[jdev] Jabber Certification Program
Thomas Muldowney
temas at box5.net
Thu Jun 17 19:44:32 CDT 2004
On Jun 17, 2004, at 6:04 PM, Justin Karneges wrote:
> On Thursday 17 June 2004 3:25 pm, Julian Missig wrote:
>> Protocols do not move forward by sheer will of the council. The
>> /reason/ those JEPs are /still/ experimental is because of lack of
>> implementation attempts.
>
> Do we really want to relive the DTCP disaster again? Ever since that
> backlash, I'm afraid to implement anything that doesn't say Draft.
>
>> JEPs do not move forward by sheer will of Council or JEP authors.

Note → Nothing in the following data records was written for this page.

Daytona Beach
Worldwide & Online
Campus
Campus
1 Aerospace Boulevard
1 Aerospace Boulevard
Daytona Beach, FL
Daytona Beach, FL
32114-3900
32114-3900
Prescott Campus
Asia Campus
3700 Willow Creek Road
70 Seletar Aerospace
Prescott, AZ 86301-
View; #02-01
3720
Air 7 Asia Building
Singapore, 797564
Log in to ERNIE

>> Client-based JEPs need client implementations to test them and work
>> out
>> bugs... and then the Council can start moving things forward based on
>> real experience.
>
> Has the Council opinion changed? If so, I wasn't aware of it. Real
> experience is apparently overrated. Time for everyone to go read some
> mail
> about File Transfer in late 2002.
>
> And Tkabber _still_ does DTCP based File Transfer instead of
> Bytestreams. Yay
> for standards.
>
>> How many test implementations of jep-secure are there?
>
> jep-secure doesn't even have a JEP number yet, hence the name. It's
> still
> stuck in the council/jep-editor void (for 3 months now). Surely an
> implementation is not expected.
>
> -Justin
>
The DTCP argument is old and dead. It was a matter of multiple
standards doing the same job coming out at the same time and then
people pushing and shoving to make something move to the head of the
class. That issue is over and dead, let's move past it, we're big kids
now.
As to the council opinion, implementations are fine, but if you're
using a "real" JEP and it's experimental, than it's expected that
you'll use the current version and then whatever becomes draft. We
can't have ideas that are just written down, they need to be tested.

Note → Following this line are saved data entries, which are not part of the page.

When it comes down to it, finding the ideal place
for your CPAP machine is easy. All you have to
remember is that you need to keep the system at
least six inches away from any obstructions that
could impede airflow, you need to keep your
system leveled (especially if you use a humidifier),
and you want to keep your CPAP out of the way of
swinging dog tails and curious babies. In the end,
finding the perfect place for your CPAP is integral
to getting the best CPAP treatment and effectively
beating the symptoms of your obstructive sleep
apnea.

This is also, related to the recent council discussion about not as
quickly accepting or pushing JEPs through the process, and using the
wiki more.
JEP-Secure has political issues and you know that. Don't make
statements that are loosely blaming other people for that hold up.
There's no reason not to be implementing it and figuring out what the
problems are. For the JEP-84 mods there's no way I would be ready to
update it if I had not started implementing it in Gabber2. I
immediately found many practical problems with the described methods,
and how I initially thought I could fix them.